In nearly every facet of life, there are two sets of people. The professionals and the hobbyists. I make money from my work here. That makes me a professional. If you don’t make money from your work, I would argue that you are merely a hobbyist. If you see yourself as a professional, you should be getting paid for your work. And unless you’re blogging for your employer, you’ll have to pay yourself. How will you do that? Advertisement revenue. Jim at The Net Fool put it best in the title of his post today. Cash is King!

Advertisements don’t have to be intrusive. They don’t have to be deceiving. You can still hold your moral ground while getting paid for your work. Make the decision to clearly label all affiliate links (I don’t, but that’s another post) and advertisements. If you’ve disclosed that you may make money from the link or banner, how is that a bad thing? You can be a professional and moral at the same time. It sometimes seems rare, but it does happen.

One last bit to chew on. Abraham Lincoln once said (long before the time of blogs) that “that which we attain too cheaply, we esteem to lightly”. If you’re giving your content away for free with no visible means of revenue, what does that tell you about how your content will be esteemed?

About Shane Ede

Shane Ede is an IT guy by day and a Entrepreneurial Blogger by night. You can follow him here on Thatedeguy or over on Twitter and Google+.


  1. Thanks for the mention!
    I really like your ideas, and it is so true. I would even argue that ads make your blog LOOK better because people assume that you are a professional if people are paying to have their stuff on your site.

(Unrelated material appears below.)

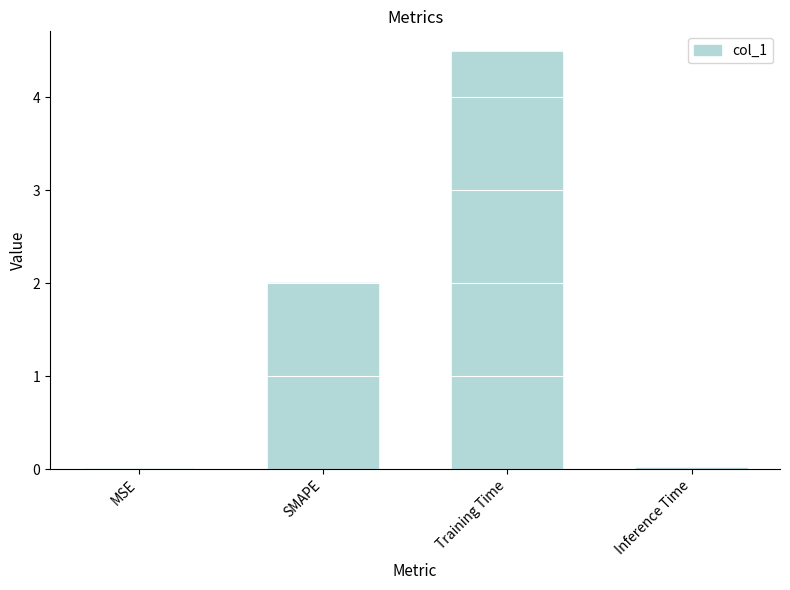

What is the sum of all values?

6.5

    Just another perfect example of how people take “morals” way too far 😉

  2. No problem Jim.

    I don’t think your ideas are too bad either. 😉 I agree, if the ads are done properly, they do make your site look more professional. We’re all so used to seeing the ads on sites like CNN and Technorati that we almost look at them as a bit of a validation of the site.

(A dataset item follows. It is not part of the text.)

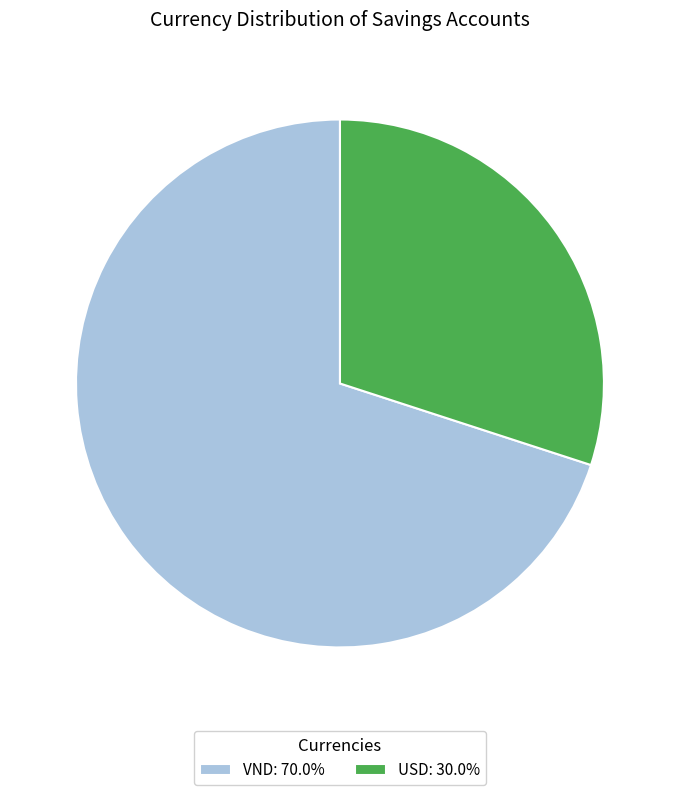

Do USD: 30.0% and VND: 70.0% together represent more than half of the pie?

Yes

  3. I always said that whatever a blogger does on his own blog is up to him. But when the ads get more important than the blog contents, I probably would stop reading.

  4. Good point Jim. I think that the important part here is that the ads aren’t intrusive. It can become a delicate balance. Hopefully, I can keep it all in line. 😉

  5. In many cases the reason is poor ads revenue. If you’re paying for the site anyway and you don’t get the revenue expected removing the ads can eb an act of making your site more stylish. If you have 50-10 daily visitors and only 2-3 of them click on your ads you can’t expect to get any decent revenue so removing the ugly crap can help you maintain sanity.

  6. I would exit a blog with too many ads running..totally spoil the mood.